Because Sister MM is getting older, she move easily between past and present, a fact which makes the timeline in the book a bit confusing in places. The story concentrates on what is happening in the present and moves without warning, sometimes with very few transitional signals, into the past and the events of Sister MM’s youth and the beginning of her life as a religious (similar to a nun). Then, the story takes a detour into the mystical as Sister MM has conversations with Jesus, a Jesus who appears whenever he wishes in bodily form and tells Sister MM whatever he wants her to know.

It took me a little while to get into the flow of Samson’s story and style. Sister Mary-Margaret’s voice is practical, somewhat humorous and irreverent, and at the same time spiritual in the best sense of the word. She’s in the world, but not of it. She’s fully aware of sin and suffering in this world, but also in tune with the heartbeat of Jesus and His love for His broken creation. I thoroughly enjoyed Samson’s story of the awakening and spiritual journey of this Catholic religious sister and her unorthodox journey with Jesus as guide. I’ll be looking for other books by Lisa Samson. Any suggestions?

More reviews of The Passion of Mary-Margaret:
Lisa at 5 Minutes for Books: “I have a little trouble with the mysticism contained in the story. Remember, I told you Lisa Samson likes to push the envelope a bit? Mary-Margaret sees Jesus, talks to Jesus (and He talks back), has tea with Jesus. I can’t decide whether this contributes or detracts from my personal endorsement of the novel.”

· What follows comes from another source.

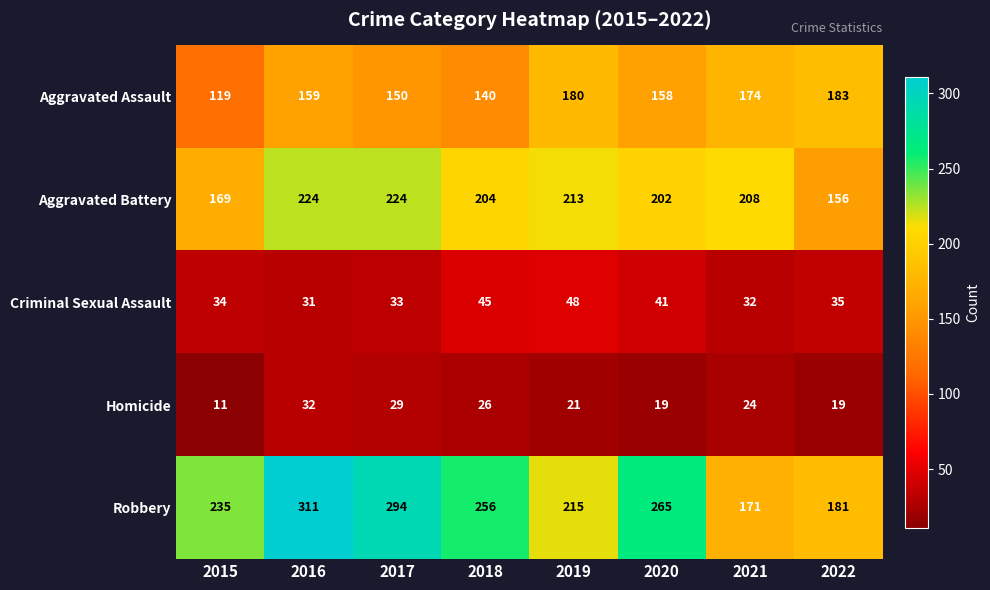

Between 2016 and 2018, which series saw the biggest shift?

Robbery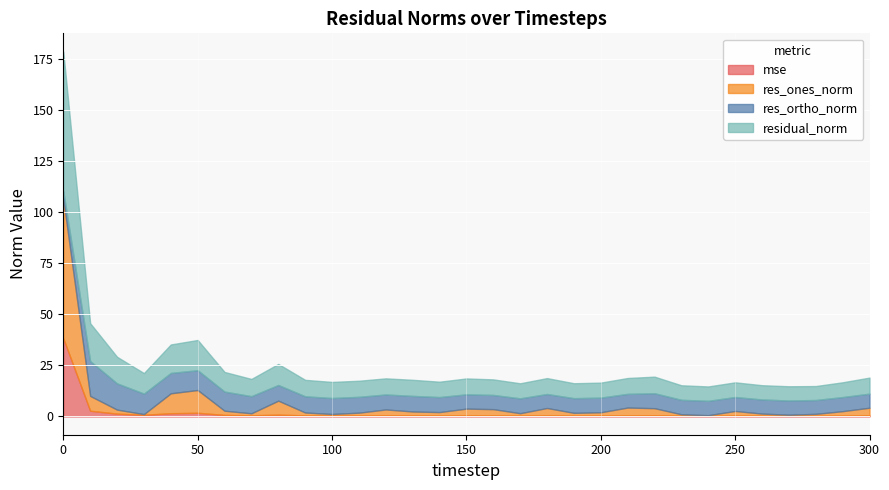

At how many categories does at least one series exceed 22?

1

My Friend Amy: ” . . . this novel is so completely lovely, so full of reality and yet so bathed in the love of Jesus that it moved me deeply, and in short, makes me feel like a better person for having read it.”

Relz Reviews: “Brilliant characterisation by Lisa brings Mary-Margaret, Jude, Sister Angelica and every other character to grace the pages of this book, to tangible life with their failings and strengths authentically displayed.”